The Great Recession officially ended in June 2009, six months into former President Obama’s first term. The economy continued to shed jobs until the following March. Manufacturing was particularly hard hit, with almost 2.3 million manufacturing jobs—some 1 in 6—lost between January 2008 and March 2010.
As is the case during recoveries, jobs bounced back, with seasonally adjusted nonfarm employment expanding almost 12% from March 2010 until January 2017, when President Obama handed over the presidency to Donald Trump.
But during the same period, manufacturing employment grew only 7.7% with manufacturing payrolls virtually flat in the last 21 months of the Obama administration.
We were told it was the new normal.
At a town hall in June 2016, President Obama famously said that some manufacturing jobs “are just not going to come back.” He went on to mock then-candidate Trump by saying he’d need a “magic wand” to make good on this manufacturing job promises.
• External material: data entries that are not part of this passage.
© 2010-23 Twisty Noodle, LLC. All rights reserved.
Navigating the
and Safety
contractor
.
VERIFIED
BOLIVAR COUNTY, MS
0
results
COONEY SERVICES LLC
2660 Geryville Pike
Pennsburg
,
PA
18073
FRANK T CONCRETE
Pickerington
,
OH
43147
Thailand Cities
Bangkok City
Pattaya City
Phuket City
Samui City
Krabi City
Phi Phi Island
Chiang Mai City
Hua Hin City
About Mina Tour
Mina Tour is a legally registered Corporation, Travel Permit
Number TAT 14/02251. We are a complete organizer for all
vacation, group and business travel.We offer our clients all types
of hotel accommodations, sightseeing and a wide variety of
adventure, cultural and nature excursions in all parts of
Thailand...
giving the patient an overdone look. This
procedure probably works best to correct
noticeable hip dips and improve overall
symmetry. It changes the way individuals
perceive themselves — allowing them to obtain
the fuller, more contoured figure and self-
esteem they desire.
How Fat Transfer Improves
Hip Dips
Months later, as the shock of a President-elect Donald Trump was still being absorbed, New York Times columnist and economist Paul Krugman tweeted on November 25, 2016, “Nothing policy can do will bring back those lost jobs. The service sector is the future of work; but nobody wants to hear it.”
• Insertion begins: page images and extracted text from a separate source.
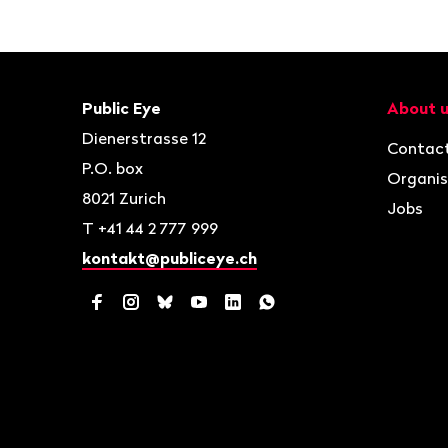
Footer
Contact
Navigat
Public Eye
About 
Dienerstrasse 12
Contac
P.O. box
Organis
8021
Zurich
Jobs
T
+41 44 2 777 999
kontakt@publiceye.ch
Facebook
Instagram
Bluesky
YouTube
LinkedIn
WhatsApp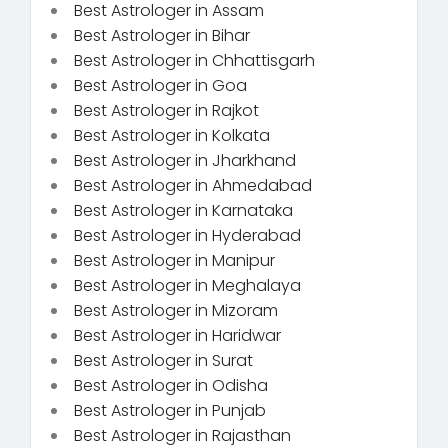
Best Astrologer in Assam
Best Astrologer in Bihar
Best Astrologer in Chhattisgarh
Best Astrologer in Goa
Best Astrologer in Rajkot
Best Astrologer in Kolkata
Best Astrologer in Jharkhand
Best Astrologer in Ahmedabad
Best Astrologer in Karnataka
Best Astrologer in Hyderabad
Best Astrologer in Manipur
Best Astrologer in Meghalaya
Best Astrologer in Mizoram
Best Astrologer in Haridwar
Best Astrologer in Surat
Best Astrologer in Odisha
Best Astrologer in Punjab
Best Astrologer in Rajasthan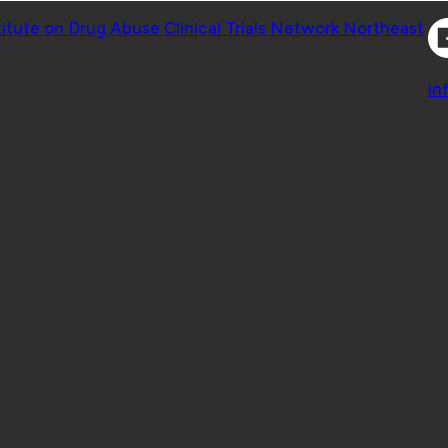
Co
titute on Drug Abuse Clinical Trials Network Northeast
Co
in
 Geisel School of Medicine at Dartmouth College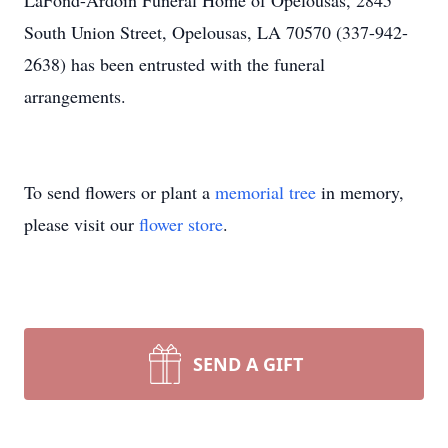
LaFond-Ardoin Funeral Home of Opelousas, 2845
South Union Street, Opelousas, LA 70570 (337-942-
2638) has been entrusted with the funeral
arrangements.
To send flowers or plant a
memorial tree
in memory,
please visit our
flower store
.
SEND A GIFT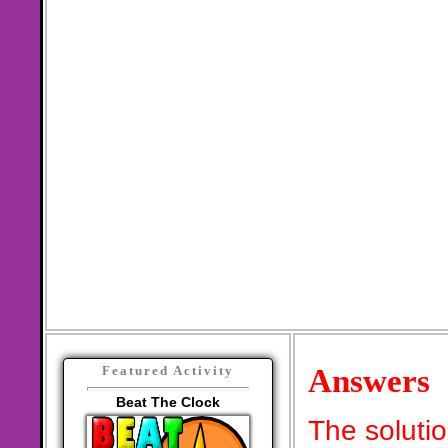
Answers
Featured Activity
Beat The Clock
The soluti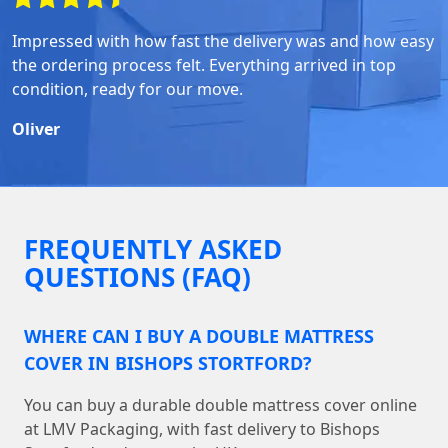
Impressed with how fast the delivery was and how easy
the ordering process felt. Everything arrived in top
condition, ready for our move.
Oliver
FREQUENTLY ASKED
QUESTIONS (FAQ)
WHERE CAN I BUY A DOUBLE MATTRESS
COVER IN BISHOPS STORTFORD?
You can buy a durable double mattress cover online
at LMV Packaging, with fast delivery to Bishops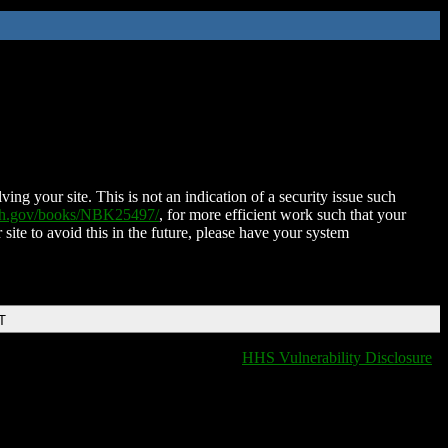
ing your site. This is not an indication of a security issue such
nih.gov/books/NBK25497/
, for more efficient work such that your
 site to avoid this in the future, please have your system
T
HHS Vulnerability Disclosure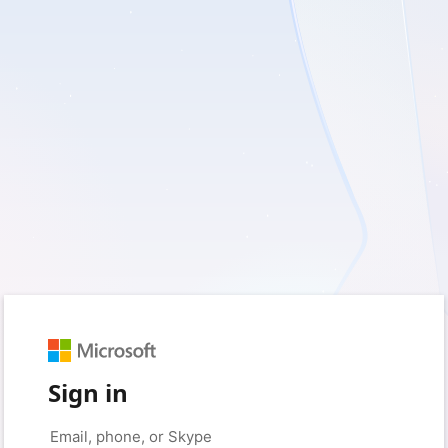
Sign in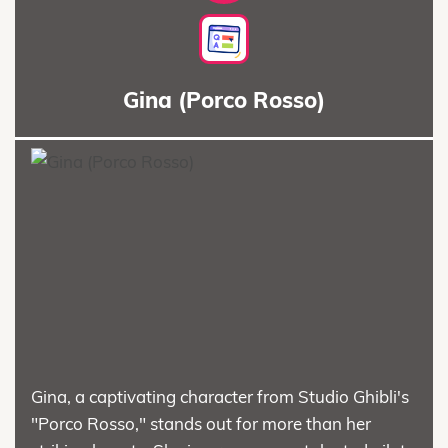
Gina (Porco Rosso)
Gina, a captivating character from Studio Ghibli's
"Porco Rosso," stands out for more than her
Well, a funny thing happened—Trump’s policies, and just as importantly, the expectation of Trump’s policies, ignited a manufacturing resurgence.
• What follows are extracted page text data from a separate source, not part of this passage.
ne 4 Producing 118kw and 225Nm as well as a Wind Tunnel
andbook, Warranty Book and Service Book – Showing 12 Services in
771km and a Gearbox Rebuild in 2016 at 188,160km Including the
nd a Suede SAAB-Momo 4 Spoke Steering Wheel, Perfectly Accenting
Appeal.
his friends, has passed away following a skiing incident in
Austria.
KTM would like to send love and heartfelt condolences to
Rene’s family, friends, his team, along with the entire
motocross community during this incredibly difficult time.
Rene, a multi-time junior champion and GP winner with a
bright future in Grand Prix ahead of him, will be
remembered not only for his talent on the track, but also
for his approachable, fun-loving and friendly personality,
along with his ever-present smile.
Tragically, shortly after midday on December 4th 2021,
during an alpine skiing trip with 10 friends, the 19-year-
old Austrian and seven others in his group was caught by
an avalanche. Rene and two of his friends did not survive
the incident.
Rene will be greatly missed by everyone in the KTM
In the first 21 months of the Trump presidency, nonfarm employment grew by a seasonally adjusted 2.6%. In the same period, manufacturing employment grew by 3.1%, reversing the trend under Obama when overall employment grew faster than employment in the manufacturing sector.
Comparing the last 21 months of the Obama administration with the first 21 months of Trump’s, shows that under Trump’s watch, more than 10 times the number of manufacturing jobs were added.